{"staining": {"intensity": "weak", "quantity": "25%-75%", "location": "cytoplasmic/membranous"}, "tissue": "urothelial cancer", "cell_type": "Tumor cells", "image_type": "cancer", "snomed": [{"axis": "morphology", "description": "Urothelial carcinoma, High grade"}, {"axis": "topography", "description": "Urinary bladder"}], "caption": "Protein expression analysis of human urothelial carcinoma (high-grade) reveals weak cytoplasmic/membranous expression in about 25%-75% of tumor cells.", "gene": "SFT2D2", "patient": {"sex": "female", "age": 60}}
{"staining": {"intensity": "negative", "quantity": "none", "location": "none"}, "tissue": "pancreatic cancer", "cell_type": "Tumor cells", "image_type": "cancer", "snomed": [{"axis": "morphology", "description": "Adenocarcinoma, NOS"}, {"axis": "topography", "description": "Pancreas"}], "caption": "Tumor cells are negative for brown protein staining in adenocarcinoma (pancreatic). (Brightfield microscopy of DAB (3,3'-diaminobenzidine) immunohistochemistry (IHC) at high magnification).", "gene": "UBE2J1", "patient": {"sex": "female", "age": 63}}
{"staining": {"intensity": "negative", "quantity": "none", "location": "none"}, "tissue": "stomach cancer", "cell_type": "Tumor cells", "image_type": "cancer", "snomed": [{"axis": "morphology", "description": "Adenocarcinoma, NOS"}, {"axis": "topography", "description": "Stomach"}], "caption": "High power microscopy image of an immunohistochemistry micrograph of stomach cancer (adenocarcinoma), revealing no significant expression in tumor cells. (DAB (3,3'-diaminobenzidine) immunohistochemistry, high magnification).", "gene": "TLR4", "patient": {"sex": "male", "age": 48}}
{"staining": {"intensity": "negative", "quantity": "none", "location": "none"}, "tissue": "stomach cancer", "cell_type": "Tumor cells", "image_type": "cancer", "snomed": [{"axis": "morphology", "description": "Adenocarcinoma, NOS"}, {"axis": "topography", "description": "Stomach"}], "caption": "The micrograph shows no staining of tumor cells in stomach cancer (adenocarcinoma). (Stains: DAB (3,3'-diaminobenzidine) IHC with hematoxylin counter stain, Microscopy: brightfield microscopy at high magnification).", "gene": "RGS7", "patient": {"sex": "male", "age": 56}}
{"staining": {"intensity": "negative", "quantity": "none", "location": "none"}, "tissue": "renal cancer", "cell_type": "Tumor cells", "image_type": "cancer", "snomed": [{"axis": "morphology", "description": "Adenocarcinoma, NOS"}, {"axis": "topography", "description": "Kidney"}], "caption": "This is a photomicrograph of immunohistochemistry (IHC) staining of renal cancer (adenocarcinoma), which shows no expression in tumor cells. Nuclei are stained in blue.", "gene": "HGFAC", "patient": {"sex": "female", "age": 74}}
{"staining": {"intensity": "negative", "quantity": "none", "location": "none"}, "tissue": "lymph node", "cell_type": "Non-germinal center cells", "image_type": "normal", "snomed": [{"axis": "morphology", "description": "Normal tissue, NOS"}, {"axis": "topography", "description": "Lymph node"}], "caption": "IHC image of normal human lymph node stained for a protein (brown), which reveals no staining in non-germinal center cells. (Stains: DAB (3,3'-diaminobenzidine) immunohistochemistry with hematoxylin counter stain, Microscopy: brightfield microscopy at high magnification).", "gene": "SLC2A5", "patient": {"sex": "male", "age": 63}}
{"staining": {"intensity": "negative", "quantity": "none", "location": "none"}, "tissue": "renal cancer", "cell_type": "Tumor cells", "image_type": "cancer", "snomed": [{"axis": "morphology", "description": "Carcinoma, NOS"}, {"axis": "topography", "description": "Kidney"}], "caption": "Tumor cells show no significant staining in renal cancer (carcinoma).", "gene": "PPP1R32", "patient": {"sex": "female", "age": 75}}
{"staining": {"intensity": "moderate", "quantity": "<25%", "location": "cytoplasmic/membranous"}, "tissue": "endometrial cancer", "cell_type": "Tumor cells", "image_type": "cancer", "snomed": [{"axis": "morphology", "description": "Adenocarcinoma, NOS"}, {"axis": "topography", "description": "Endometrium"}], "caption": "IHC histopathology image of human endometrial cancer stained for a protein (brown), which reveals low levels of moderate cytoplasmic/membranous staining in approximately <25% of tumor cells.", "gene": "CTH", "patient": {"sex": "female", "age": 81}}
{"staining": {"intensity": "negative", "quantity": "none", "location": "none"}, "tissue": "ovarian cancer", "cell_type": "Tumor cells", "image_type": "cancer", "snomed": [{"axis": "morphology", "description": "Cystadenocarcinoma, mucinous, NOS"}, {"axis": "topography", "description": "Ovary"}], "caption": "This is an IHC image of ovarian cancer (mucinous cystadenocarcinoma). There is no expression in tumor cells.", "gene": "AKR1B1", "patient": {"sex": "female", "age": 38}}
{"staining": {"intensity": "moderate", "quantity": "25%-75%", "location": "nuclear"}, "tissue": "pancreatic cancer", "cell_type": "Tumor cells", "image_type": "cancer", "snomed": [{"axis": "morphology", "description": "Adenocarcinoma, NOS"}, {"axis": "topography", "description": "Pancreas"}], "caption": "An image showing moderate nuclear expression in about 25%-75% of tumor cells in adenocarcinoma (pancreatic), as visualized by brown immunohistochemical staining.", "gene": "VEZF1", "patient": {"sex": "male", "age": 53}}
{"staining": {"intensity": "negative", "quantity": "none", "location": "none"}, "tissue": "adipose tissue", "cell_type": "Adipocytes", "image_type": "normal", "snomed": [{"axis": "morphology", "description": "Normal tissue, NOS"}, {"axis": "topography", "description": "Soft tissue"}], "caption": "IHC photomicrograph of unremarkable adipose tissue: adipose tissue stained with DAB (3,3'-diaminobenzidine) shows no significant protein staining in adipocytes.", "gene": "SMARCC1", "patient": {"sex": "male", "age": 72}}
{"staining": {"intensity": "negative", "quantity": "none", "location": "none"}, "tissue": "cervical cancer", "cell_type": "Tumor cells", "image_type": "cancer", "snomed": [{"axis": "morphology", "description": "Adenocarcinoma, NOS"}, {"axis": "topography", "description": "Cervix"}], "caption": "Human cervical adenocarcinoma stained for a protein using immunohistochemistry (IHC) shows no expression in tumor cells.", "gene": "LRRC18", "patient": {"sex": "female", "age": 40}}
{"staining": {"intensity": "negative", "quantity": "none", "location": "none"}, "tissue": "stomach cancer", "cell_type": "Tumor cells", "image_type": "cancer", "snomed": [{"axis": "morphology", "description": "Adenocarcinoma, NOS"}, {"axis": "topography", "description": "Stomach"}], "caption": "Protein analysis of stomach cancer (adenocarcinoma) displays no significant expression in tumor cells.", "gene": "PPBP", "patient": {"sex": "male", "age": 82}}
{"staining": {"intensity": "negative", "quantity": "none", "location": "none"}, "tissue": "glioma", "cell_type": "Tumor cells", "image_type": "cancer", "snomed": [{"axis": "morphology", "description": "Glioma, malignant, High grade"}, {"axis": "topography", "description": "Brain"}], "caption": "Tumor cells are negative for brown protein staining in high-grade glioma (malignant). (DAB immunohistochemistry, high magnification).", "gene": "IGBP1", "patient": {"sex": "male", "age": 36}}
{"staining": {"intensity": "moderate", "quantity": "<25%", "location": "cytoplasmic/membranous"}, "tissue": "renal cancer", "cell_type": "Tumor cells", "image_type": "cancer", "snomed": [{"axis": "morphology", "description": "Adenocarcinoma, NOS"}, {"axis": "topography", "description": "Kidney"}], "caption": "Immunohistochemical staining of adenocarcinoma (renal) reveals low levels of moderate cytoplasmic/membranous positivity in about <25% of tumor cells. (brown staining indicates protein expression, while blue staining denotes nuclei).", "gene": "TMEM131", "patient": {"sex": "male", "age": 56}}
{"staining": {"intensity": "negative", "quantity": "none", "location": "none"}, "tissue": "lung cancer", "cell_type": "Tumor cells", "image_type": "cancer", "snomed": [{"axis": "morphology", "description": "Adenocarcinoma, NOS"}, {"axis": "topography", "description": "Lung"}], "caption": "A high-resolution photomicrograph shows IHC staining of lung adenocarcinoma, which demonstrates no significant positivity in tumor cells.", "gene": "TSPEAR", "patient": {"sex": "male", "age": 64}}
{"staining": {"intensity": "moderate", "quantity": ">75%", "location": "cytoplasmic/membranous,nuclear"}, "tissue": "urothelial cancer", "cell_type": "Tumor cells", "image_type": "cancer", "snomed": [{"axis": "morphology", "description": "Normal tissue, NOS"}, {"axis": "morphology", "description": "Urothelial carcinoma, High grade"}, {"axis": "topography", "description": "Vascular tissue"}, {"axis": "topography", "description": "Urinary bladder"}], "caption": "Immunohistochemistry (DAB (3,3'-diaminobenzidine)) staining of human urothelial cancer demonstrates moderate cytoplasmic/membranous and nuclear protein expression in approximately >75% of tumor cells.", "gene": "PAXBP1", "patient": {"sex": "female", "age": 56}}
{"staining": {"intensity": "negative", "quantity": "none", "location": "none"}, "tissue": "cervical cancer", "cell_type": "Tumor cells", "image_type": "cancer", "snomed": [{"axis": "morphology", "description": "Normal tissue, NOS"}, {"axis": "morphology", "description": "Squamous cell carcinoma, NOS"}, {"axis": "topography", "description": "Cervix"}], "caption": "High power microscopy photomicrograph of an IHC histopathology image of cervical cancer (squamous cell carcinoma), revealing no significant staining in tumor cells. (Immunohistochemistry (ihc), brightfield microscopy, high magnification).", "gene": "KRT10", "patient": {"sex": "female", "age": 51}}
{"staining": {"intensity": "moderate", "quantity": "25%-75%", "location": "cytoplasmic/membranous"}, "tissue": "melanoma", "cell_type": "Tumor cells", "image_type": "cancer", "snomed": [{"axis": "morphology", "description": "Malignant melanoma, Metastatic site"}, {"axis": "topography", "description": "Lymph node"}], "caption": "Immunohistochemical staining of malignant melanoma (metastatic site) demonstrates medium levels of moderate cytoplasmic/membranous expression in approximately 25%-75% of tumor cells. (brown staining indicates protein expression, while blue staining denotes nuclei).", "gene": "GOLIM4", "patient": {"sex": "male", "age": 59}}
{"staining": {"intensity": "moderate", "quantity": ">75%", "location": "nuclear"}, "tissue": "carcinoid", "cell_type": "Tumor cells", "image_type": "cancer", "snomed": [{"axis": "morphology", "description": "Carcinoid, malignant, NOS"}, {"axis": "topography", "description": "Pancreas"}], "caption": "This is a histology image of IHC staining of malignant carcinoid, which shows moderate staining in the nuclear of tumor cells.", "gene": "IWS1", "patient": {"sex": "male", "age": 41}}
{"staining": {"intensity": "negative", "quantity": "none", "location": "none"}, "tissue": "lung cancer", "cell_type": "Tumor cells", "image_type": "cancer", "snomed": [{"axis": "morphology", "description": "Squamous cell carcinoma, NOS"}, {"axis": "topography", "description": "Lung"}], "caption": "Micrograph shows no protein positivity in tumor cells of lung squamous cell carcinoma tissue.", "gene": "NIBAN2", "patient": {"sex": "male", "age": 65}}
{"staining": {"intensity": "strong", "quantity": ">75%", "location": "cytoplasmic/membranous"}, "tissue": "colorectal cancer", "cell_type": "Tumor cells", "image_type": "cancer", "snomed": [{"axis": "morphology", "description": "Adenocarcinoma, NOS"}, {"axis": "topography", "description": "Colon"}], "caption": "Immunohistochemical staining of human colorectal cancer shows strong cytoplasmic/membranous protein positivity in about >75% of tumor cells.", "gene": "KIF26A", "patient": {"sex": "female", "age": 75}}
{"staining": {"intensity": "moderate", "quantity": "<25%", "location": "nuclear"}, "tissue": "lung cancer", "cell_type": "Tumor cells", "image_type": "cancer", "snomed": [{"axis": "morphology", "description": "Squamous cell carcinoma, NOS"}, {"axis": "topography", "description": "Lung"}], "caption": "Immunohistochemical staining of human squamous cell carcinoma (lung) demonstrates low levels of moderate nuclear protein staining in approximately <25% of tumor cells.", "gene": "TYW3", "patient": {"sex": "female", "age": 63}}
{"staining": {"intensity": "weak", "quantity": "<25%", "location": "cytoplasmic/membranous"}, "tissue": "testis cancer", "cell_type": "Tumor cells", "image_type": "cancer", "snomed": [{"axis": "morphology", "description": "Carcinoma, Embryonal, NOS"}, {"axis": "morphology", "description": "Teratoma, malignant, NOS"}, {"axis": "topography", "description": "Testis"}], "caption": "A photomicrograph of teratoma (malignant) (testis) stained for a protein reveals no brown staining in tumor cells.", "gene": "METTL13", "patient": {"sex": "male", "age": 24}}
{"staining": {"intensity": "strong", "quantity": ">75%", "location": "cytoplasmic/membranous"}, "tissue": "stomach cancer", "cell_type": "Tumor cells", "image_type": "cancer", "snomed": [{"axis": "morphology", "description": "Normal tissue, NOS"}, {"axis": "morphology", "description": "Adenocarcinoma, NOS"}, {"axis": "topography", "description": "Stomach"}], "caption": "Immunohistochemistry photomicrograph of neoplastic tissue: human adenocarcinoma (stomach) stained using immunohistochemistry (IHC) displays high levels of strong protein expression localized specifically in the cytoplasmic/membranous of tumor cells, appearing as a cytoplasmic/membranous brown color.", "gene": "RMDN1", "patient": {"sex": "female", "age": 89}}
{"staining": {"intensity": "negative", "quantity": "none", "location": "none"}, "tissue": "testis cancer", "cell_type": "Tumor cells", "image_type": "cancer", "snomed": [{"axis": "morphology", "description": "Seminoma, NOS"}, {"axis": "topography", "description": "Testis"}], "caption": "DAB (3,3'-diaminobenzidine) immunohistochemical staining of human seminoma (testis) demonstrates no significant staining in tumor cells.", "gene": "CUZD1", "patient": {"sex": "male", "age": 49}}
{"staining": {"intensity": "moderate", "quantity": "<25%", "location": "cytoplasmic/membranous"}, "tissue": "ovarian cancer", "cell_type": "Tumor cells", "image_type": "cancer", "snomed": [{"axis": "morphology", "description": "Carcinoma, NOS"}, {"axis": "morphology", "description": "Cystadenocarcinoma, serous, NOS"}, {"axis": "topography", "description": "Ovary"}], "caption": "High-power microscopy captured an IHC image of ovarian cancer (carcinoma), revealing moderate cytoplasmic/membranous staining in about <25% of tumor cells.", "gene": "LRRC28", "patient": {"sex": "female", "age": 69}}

━━━

Look over the listing and say how many lines hold the string "Cervix". Nothing but the number is needed.

2